▶ Soal Tertulis: Menurut kutipan tentang Resolusi Jihad di bawah, apa yang membuat nilai dasar Resolusi Jihad terus berkobar di kalangan umat Muslim di seluruh Jawa sepanjang akhir tahun 1945? Jawablah dalam satu sampai tiga kalimat.

▶ Kutipan Dokumen:
Merujuk Berita Antara (25 Oktober) dan Berita Indonesia (27 Oktober 1945) sebagai koran resmi nasional yang memberitakan tentang “Perang Suci” (Sibilillah) yang dikobarkan sejak pertemuan besar Nadhlatul Ulama di Surabaya pada 21–22 Oktober 1945. Dengan spirit itulah pula maka nilai dasar Resolusi Jihad terus berkobar sepanjang akhir tahun 1945 di kalangan umat Muslim di seluruh Jawa, di mana peran Kyai, Santri, Perhimpunan Pelajar/Pemuda demikian menentukan. Tak ketinggalan, berdirilah “dapur Sabilillah Moeslimat” di Surakarta –-yang bergerak menopang logistik tentara-pejuang; berpusat di rumah Tuan Ali Archam di Tegalsari.

▶ Informasi yang Diberikan:
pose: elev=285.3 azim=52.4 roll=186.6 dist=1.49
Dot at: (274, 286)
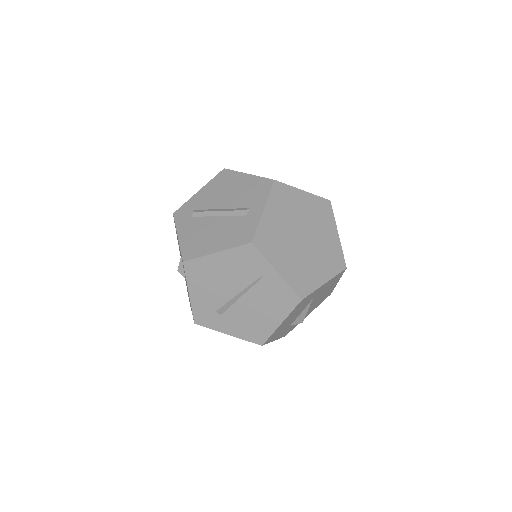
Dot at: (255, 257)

▶ Penyelesaian Soal: Nilai dasar itu terus berkobar karena semangat "Perang Suci" yang dikobarkan sejak pertemuan besar Nadhlatul Ulama di Surabaya pada 21–22 Oktober 1945. Perang ini diberitakan oleh Berita Antara dan Berita Indonesia sebagai koran resmi nasional.